For German real estate firms Gagfah and for Deutsche Annington (now rolled together into Vonovia), their capital structure has turned a little more vanilla. The great private equity bet on German apartments is mostly over, and the giant securitizations which fuelled it will be unwound.
Gagfah might have its own reasons for the shift, but the bigger picture is that the European Central Bank is pushing all corporates the same way, by driving unsecured investment grade spreads inside those of senior securitizations.
In theory, the ECB is buying nearly everything. In practice, the central bank’s ABS purchase programme is a joke. It has bought a total of €20bn since it started in 2014, against €13bn in corporate bonds since June this year. Last month, it couldn’t even buy enough ABS to cover amortisation from its existing holdings.
Individual national central banks were empowered to hoover up anything they could find in covereds and corporates. ABS purchases, however, needed to satisfy a 100 page checklist before the specially mandated portfolio managers could bid. In corporate bonds, the ECB is said to even be buying private placements.
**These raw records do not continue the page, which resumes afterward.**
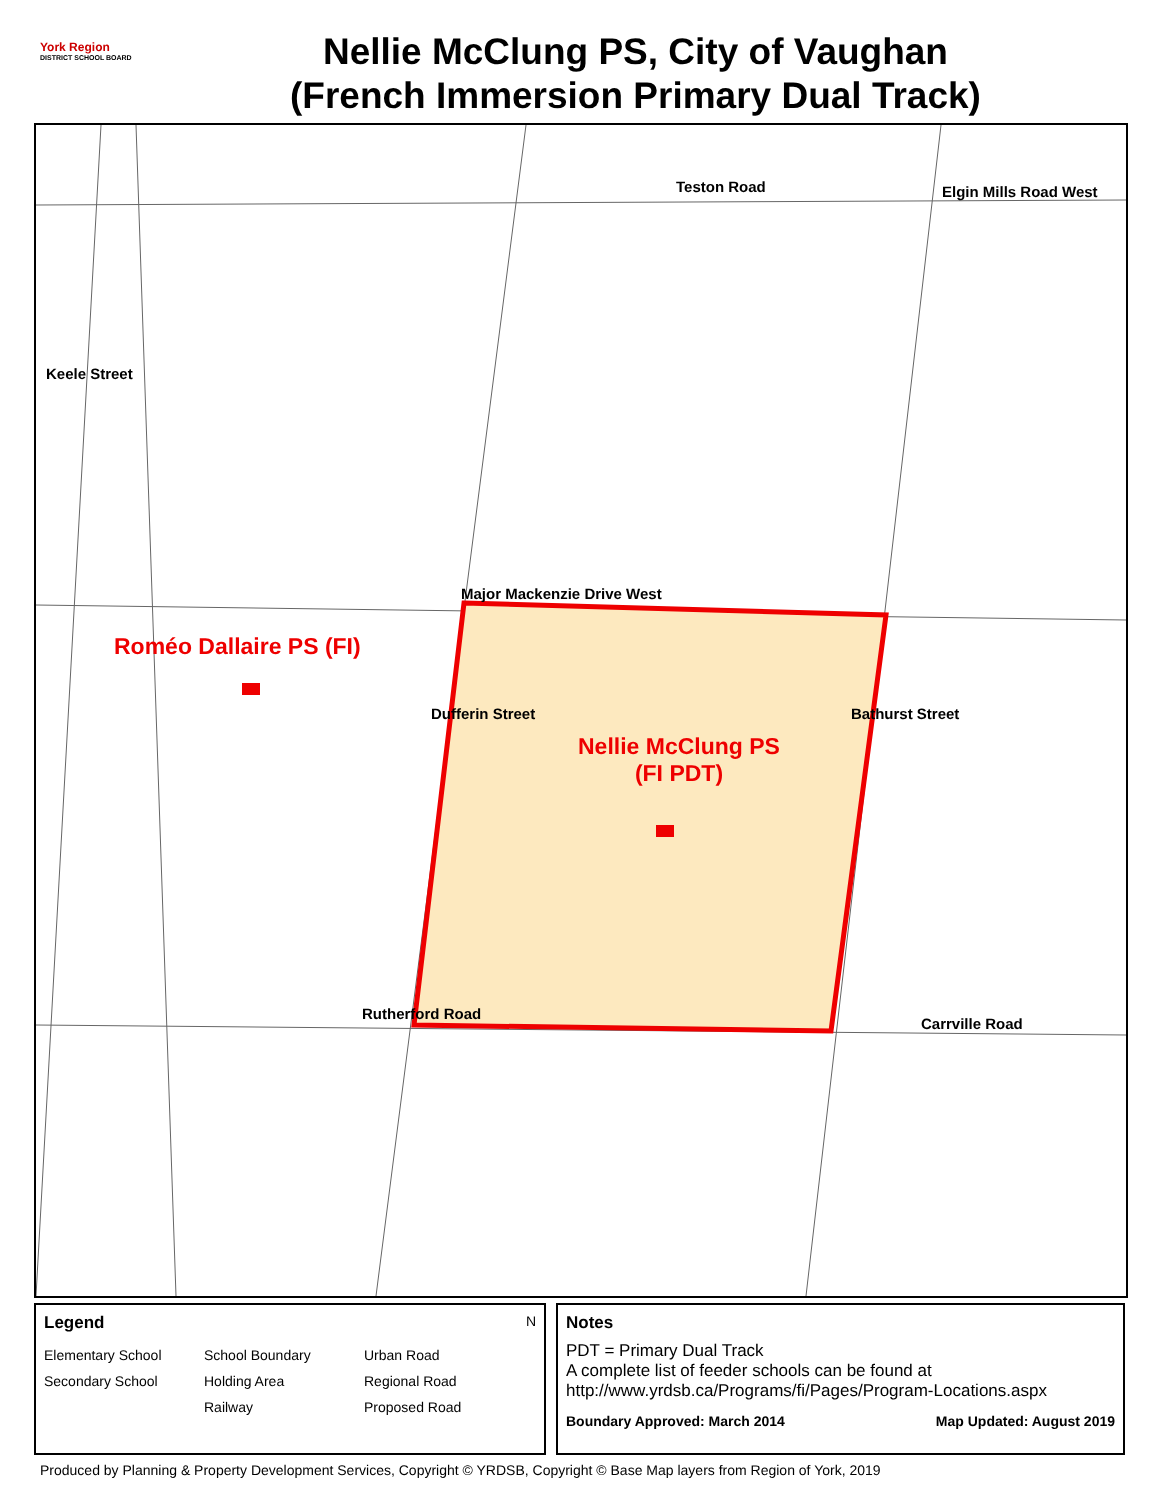York Region
DISTRICT SCHOOL BOARD
Nellie McClung PS, City of Vaughan
(French Immersion Primary Dual Track)
Teston Road Elgin Mills Road West
Keele Street
Major Mackenzie Drive West
Roméo Dallaire PS (FI)
Dufferin Street Bathurst Street
Nellie McClung PS
(FI PDT)
Rutherford Road
Carrville Road
Legend N
Elementary School School Boundary Urban Road Secondary School Holding Area Regional Road Railway Proposed Road
Notes
PDT = Primary Dual Track
A complete list of feeder schools can be found at
http://www.yrdsb.ca/Programs/fi/Pages/Program-Locations.aspx
Boundary Approved: March 2014 Map Updated: August 2019
Produced by Planning & Property Development Services, Copyright © YRDSB, Copyright © Base Map layers from Region of York, 2019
That betrays a residual suspicion of the ABS market, and a belief that corporate credit is somehow a straightforward asset class.
But the most insidious effect is on corporate capital structures. Driving up the price of investment grade unsecured debt sends the message that bonds are better than loans which are both better than LBOs and a move to highly leveraged or non-recourse funding.
If anything, though, Europe needs a little more private equity pazzaz in its corporate financing. But it’s not going to happen while the ECB backs the IG horse. That’s just one more distortion to add to the list in the central bank-twisted market.